Implementation & updates
Pilot first, then scale. Start with one function or one manager layer, learn where questions feel unclear, then roll out company-wide. Train managers on how to read results without defensiveness, and give them ready actions tied to thresholds. Review the survey once per year, or after a major policy change, to keep it aligned with real tools and governance.
- Pilot: HR runs the survey with 1–2 departments within 30 days; fixes wording and routing within 14 days after pilot.
- Rollout: HR launches to all people managers within 90 days; targets ≥70 % participation.
- Training: L&D delivers a 60–90 minute manager module within 60 days of rollout.
- Governance: HR/IT/Legal/Betriebsrat review acceptable-use guardrails every 12 months.
- Updates: HR publishes a change log for questions, thresholds, and policies within 14 days of changes.
Track a small set of KPIs so the survey stays operational: participation rate, dimension averages over time, % of critical items (<3,0), action completion rate (within 30/60/90 days), and number of AI-related privacy/trust incidents logged per quarter.
Conclusion
This survey gives you a practical way to evaluate manager AI behavior at scale—using the same backbone as ai interview questions for managers, but with real employee input. You catch problems earlier (privacy, coercion, unfairness), you make follow-up conversations more specific, and you create clear priorities for coaching and governance.
Pick one pilot area, build the questions in your survey tool, and agree owners before you launch. When results are in, act fast on anything below the thresholds, then re-measure the weakest dimension within 90 days. That’s how AI becomes a normal, safe leadership skill instead of a quiet risk.
FAQ
How often should you run this survey?
Run it 1× per year as a baseline, then add targeted pulses. Good triggers are: a new AI tool rollout, a change in policy/Dienstvereinbarung, or a spike in AI use for performance and hiring. If you run a pulse, keep it focused: only the lowest-scoring dimension (5 questions) plus 1 open question, then repeat after 90 days.

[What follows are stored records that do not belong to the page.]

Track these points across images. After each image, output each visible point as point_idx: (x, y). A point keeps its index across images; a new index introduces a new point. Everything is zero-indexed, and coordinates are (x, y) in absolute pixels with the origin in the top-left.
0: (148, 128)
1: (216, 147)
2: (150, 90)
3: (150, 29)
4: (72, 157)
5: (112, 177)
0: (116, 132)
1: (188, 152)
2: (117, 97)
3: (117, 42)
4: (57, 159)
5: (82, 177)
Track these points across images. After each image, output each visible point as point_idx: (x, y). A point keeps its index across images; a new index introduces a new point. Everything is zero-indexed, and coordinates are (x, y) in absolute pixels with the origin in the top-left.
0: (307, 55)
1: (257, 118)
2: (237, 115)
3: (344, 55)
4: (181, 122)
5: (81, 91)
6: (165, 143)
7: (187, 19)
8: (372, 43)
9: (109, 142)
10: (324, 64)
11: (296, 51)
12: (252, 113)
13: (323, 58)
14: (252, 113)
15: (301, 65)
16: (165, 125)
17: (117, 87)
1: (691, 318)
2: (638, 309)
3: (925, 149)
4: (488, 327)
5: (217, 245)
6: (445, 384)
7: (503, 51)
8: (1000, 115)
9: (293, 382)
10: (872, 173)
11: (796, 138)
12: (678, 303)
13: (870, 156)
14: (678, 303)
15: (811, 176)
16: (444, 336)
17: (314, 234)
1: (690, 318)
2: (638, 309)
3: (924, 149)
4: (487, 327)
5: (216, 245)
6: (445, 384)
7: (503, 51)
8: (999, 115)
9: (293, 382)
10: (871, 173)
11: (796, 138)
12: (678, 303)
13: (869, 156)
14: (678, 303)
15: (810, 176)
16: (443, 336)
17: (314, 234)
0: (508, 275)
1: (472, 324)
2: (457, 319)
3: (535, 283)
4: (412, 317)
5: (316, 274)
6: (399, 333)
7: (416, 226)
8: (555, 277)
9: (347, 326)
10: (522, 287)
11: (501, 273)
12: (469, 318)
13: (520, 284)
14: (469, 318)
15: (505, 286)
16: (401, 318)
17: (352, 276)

What should you do if scores are very low?
Treat an average <3,0 as a stop-and-fix signal, not a debate. First, reduce risk: pause the specific use case (often hiring screening or sensitive note handling). Second, clarify guardrails (what not to enter, what must be anonymised). Third, coach the manager on “AI drafts, human decisions.” Assign an owner and a deadline within 30 days, then re-check.
How do you handle critical open-text comments?
Set a routing rule before launch. If comments indicate sensitive issues (fear of surveillance, retaliation, or privacy breaches), HR should acknowledge receipt within ≤24 h and move to a protected follow-up channel. Don’t try to “investigate” through the survey tool. Use aggregated themes for learning, and handle individual allegations through your normal HR case process.
How do you explain AI-focused questions to employees and managers?
Keep the framing simple: “We’re measuring leadership behaviors around AI so work stays safe and fair.” Make it clear that private AI use is not being policed; you care about workplace behavior and trust. Name the boundaries: data minimisation, transparency, no coercion, and human accountability. In DACH settings, mention the Betriebsrat involvement and anonymity thresholds upfront.
How do you keep the question bank up to date?
Review annually with a small group: HR, IT/security, Legal/Datenschutzbeauftragte, and 2–3 experienced people managers. Check which questions no longer match reality (new tools, new workflows), and which risks are emerging (new automation, new reporting features). Keep numbering stable (Q1–Q35) when possible, so you can compare trends over time and avoid breaking dashboards.